### [Information supplied]
------

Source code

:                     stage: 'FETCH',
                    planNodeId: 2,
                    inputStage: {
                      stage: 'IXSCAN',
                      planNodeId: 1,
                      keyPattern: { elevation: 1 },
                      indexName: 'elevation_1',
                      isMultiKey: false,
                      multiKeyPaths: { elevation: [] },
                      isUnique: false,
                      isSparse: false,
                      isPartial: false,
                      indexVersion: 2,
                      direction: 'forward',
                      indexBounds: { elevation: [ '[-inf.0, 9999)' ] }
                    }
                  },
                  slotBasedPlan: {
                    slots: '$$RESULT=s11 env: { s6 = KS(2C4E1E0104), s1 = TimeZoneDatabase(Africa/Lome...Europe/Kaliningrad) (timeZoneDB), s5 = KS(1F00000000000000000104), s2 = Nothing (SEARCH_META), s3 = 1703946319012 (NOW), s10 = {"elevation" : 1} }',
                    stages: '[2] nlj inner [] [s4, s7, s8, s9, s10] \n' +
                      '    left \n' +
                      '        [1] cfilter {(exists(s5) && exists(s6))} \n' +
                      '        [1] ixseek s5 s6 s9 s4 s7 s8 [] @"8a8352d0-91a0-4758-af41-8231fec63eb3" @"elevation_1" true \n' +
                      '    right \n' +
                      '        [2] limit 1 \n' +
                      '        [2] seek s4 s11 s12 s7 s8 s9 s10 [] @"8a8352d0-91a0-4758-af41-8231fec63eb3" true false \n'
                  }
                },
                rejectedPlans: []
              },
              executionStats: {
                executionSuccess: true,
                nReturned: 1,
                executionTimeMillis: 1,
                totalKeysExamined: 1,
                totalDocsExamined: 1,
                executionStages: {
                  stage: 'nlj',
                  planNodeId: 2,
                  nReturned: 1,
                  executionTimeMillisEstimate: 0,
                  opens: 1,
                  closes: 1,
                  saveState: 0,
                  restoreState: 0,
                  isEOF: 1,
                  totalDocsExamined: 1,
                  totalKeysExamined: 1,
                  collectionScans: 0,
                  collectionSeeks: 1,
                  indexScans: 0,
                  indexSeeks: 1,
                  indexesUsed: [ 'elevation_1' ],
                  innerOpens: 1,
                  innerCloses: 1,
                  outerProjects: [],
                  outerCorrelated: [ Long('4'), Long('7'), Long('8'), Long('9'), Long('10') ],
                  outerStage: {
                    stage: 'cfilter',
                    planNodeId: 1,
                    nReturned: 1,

------

### [Your goal]
The whole of the material above should be written out again, exactly.

### [Result of the task]
Source code

:                     stage: 'FETCH',
                    planNodeId: 2,
                    inputStage: {
                      stage: 'IXSCAN',
                      planNodeId: 1,
                      keyPattern: { elevation: 1 },
                      indexName: 'elevation_1',
                      isMultiKey: false,
                      multiKeyPaths: { elevation: [] },
                      isUnique: false,
                      isSparse: false,
                      isPartial: false,
                      indexVersion: 2,
                      direction: 'forward',
                      indexBounds: { elevation: [ '[-inf.0, 9999)' ] }
                    }
                  },
                  slotBasedPlan: {
                    slots: '$$RESULT=s11 env: { s6 = KS(2C4E1E0104), s1 = TimeZoneDatabase(Africa/Lome...Europe/Kaliningrad) (timeZoneDB), s5 = KS(1F00000000000000000104), s2 = Nothing (SEARCH_META), s3 = 1703946319012 (NOW), s10 = {"elevation" : 1} }',
                    stages: '[2] nlj inner [] [s4, s7, s8, s9, s10] \n' +
                      '    left \n' +
                      '        [1] cfilter {(exists(s5) && exists(s6))} \n' +
                      '        [1] ixseek s5 s6 s9 s4 s7 s8 [] @"8a8352d0-91a0-4758-af41-8231fec63eb3" @"elevation_1" true \n' +
                      '    right \n' +
                      '        [2] limit 1 \n' +
                      '        [2] seek s4 s11 s12 s7 s8 s9 s10 [] @"8a8352d0-91a0-4758-af41-8231fec63eb3" true false \n'
                  }
                },
                rejectedPlans: []
              },
              executionStats: {
                executionSuccess: true,
                nReturned: 1,
                executionTimeMillis: 1,
                totalKeysExamined: 1,
                totalDocsExamined: 1,
                executionStages: {
                  stage: 'nlj',
                  planNodeId: 2,
                  nReturned: 1,
                  executionTimeMillisEstimate: 0,
                  opens: 1,
                  closes: 1,
                  saveState: 0,
                  restoreState: 0,
                  isEOF: 1,
                  totalDocsExamined: 1,
                  totalKeysExamined: 1,
                  collectionScans: 0,
                  collectionSeeks: 1,
                  indexScans: 0,
                  indexSeeks: 1,
                  indexesUsed: [ 'elevation_1' ],
                  innerOpens: 1,
                  innerCloses: 1,
                  outerProjects: [],
                  outerCorrelated: [ Long('4'), Long('7'), Long('8'), Long('9'), Long('10') ],
                  outerStage: {
                    stage: 'cfilter',
                    planNodeId: 1,
                    nReturned: 1,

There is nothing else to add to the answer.